A Letter from the General Minister to Pittsburgh Presbytery
A Place at the Table, Part Four
July 21, 2016
This week we conclude our series on “A Place at the Table” that emerged from last month’s General Assembly. We have considered how our leadership table is being enlarged, the challenge of broadening our membership table, and the missionary call to bring others to the Lord’s table. Finally, we need to ask ourselves – are we really up for this?
Our natural inclination is to gravitate to the company of people like us. I’m told that there is a “Steeler Nation” bar in every major city in the country, as well as a number of cities abroad. We love to be with people who share our deepest commitments, whether it be sports teams, hobbies, politics, economics, or theology. We feel vindicated when everyone around us shares our own preferences and convictions.

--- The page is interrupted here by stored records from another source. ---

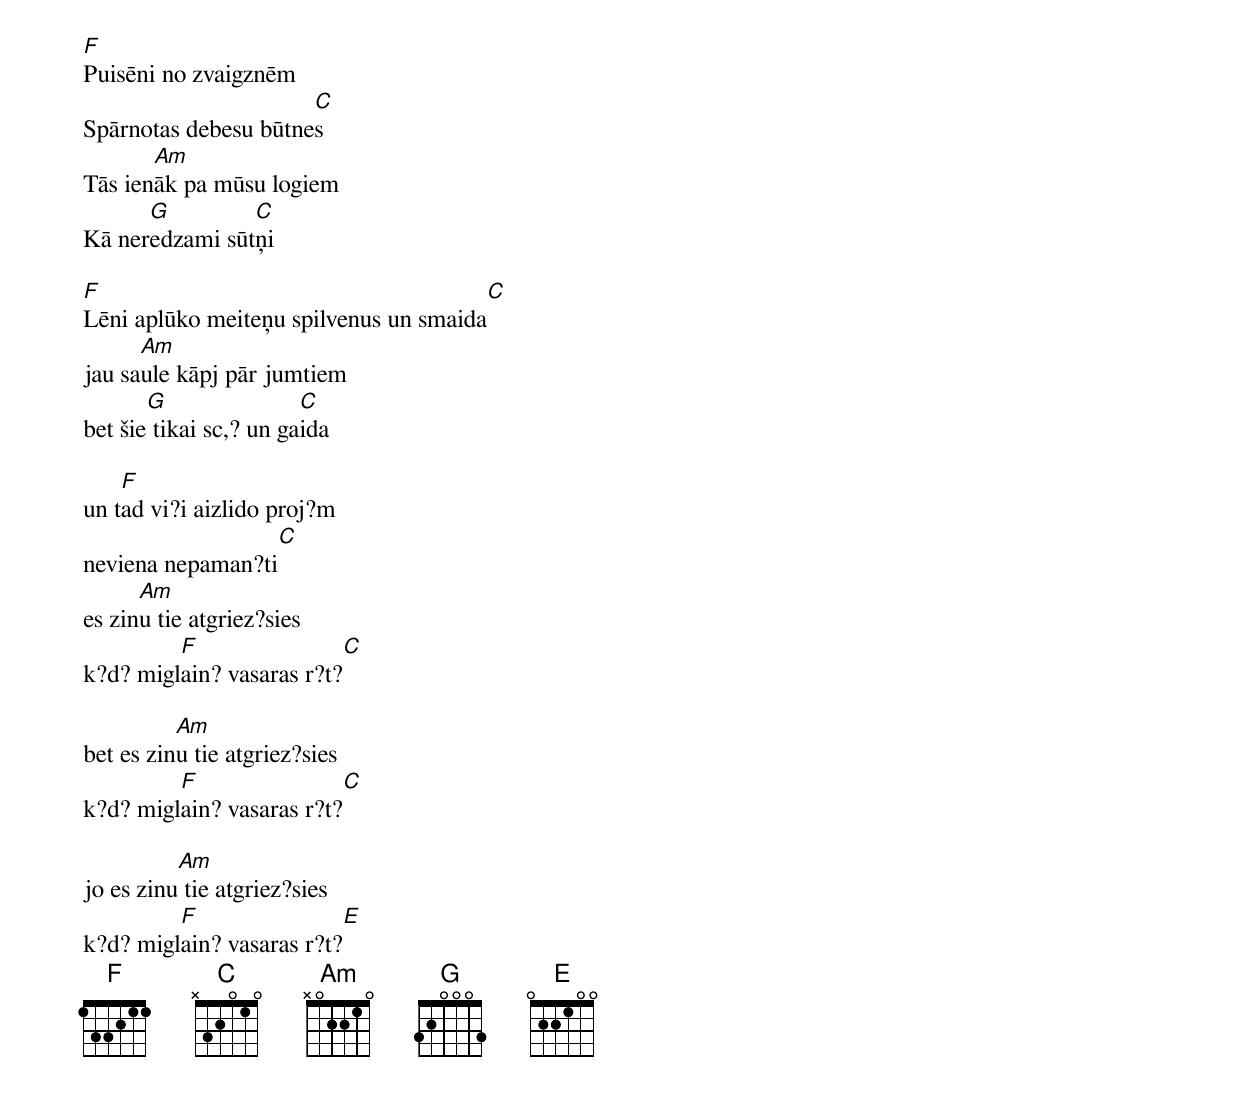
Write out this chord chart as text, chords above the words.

F
Puisēni no zvaigznēm
                      C
Spārnotas debesu būtnes
       Am
Tās ienāk pa mūsu logiem
      G         C
Kā neredzami sūtņi

F                                      C
Lēni aplūko meiteņu spilvenus un smaida
      Am
jau saule kāpj pār jumtiem
       G                C
bet šie tikai sc,? un gaida

    F
un tad vi?i aizlido proj?m
                     C
neviena nepaman?ti
      Am
es zinu tie atgriez?sies
         F                 C
k?d? miglain? vasaras r?t?

          Am
bet es zinu tie atgriez?sies
         F                 C
k?d? miglain? vasaras r?t?

          Am
jo es zinu tie atgriez?sies
         F                 E
k?d? miglain? vasaras r?t?
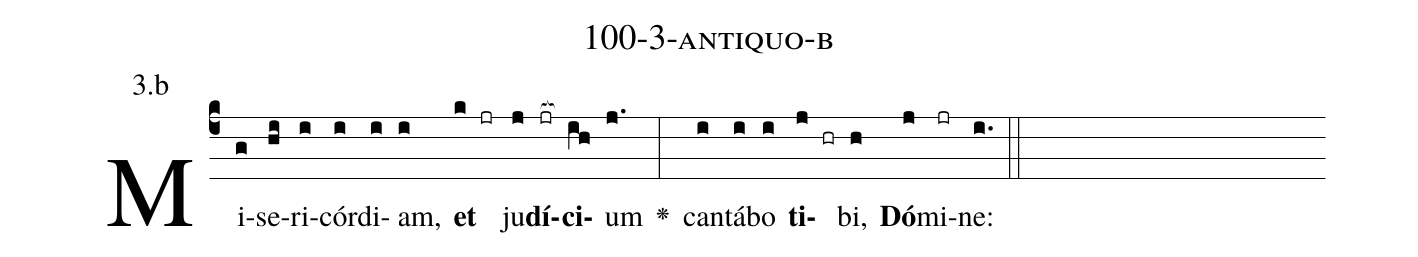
name: 100-3-antiquo-b;
annotation: 3.b;
%%
(c4)Mi(g)se(hi)ri(i)cór(i)di(i)am,(i) <b>et</b>(k jr) ju(j)<b>dí</b>(jr[ocb:1{])<b>ci</b>(ih[ocb:0}])um(j.) <v>\greheightstar</v>(:) can(i)tá(i)bo(i) <b>ti</b>(j hr)bi,(h) <b>Dó</b>(j)mi(jr)ne:(i.) (::)


%E(i) u(i) o(j) u(h) a(j) e.(i.) (::)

In order to assure that our table feels as comfortable as possible, we create rules – whether official or unspoken – to minimize conflict in the inner sanctums of our most cherished institutions. Troublesome reporters, not to mention counter-demonstrators, are barred from some political rallies. People who violate unwritten dress codes may as well never approach the narthex, let alone enter the sanctuary of some churches. Clubs and fraternal organizations control membership by establishing particular social, demographic, and economic hurdles. We feel best about ourselves and our society when we surround ourselves with people who look, think, and act like we do.
To broaden the table is to open ourselves to struggle. Sitting beside people who think or look or act differently from us makes us uncomfortable at first, which all too easily leads us to become defensive and argumentative. Why risk such discomfort and trouble? Why deny ourselves the peace and pleasure of restricting our table to those who are like us?
“Jesus” is the answer, of course. He refused to honor the table boundaries of his world, touching all manner of people considered “unclean,” socializing with sinners and Pharisees and Samaritans alike, welcoming children and women to sit at his feet as disciples (unthinkable in his culture), assuring criminals of heaven’s mercy, and the list goes on. Of course, the thanks he earned was getting himself killed.
When Jesus proclaimed that the kingdom of heaven is drawing near, he tore down not only money-changer tables and temple curtain-barriers, but every political and religious system that is defined and maintained by separating who’s “in” from who’s “out.” He reminded the people of his place and time of the wideness of God’s mercy, a wideness that had been there all along, but had been forgotten and eventually denied by those who ought of all people to know better.
The early Christian church believed that every member of the body is needed for the health of the whole. It discovered that God gives the church everything it needs to be a true signpost to the kingdom of heaven, by gifting the church with a full panoply of members with differing abilities, pedigrees, styles, and priorities. This is the work of God’s Spirit. We align ourselves with God’s work when we welcome fully at the table all those who place their hope and trust in Jesus.
While this teaching about the variety of spiritual gifts is present from Acts to Revelation, it is most fully developed in the books of Romans and Corinthians. Perhaps it is no coincidence that the churches in Rome and Corinth were noteworthy for both their vitality and their struggles – the vast variety of people that God brought together in those churches may well have been the source of both their great spiritual power and their human divisiveness alike.
When we open our church table to be as wide as our Lord’s Table, we open ourselves to a journey that is sure to be bumpy. We will jostle one another. We will disagree. We will have differing priorities. Genuine unfettered welcome is the hard way. But it is the necessary way, if we seek to exhibit the kingdom of heaven in how we live together on earth. It is how we put our feet to our prayer, “Thy kingdom come, thy will be done on earth as it is in heaven.”
Imagine the church as a true signpost of the kingdom in which people stream from all points on the geographical and demographic map to sit together at the Lord’s Table. (Luke 13:29) Imagine! In the wonderful translation of J.B. Phillips, Paul declares that “The whole creation is on tiptoe to see the wonderful sight of the children of God coming into their own.” (Romans 8:19) To put it another way, the world yearns for us to be true to the kingdom of God that we proclaim. Are we up to it?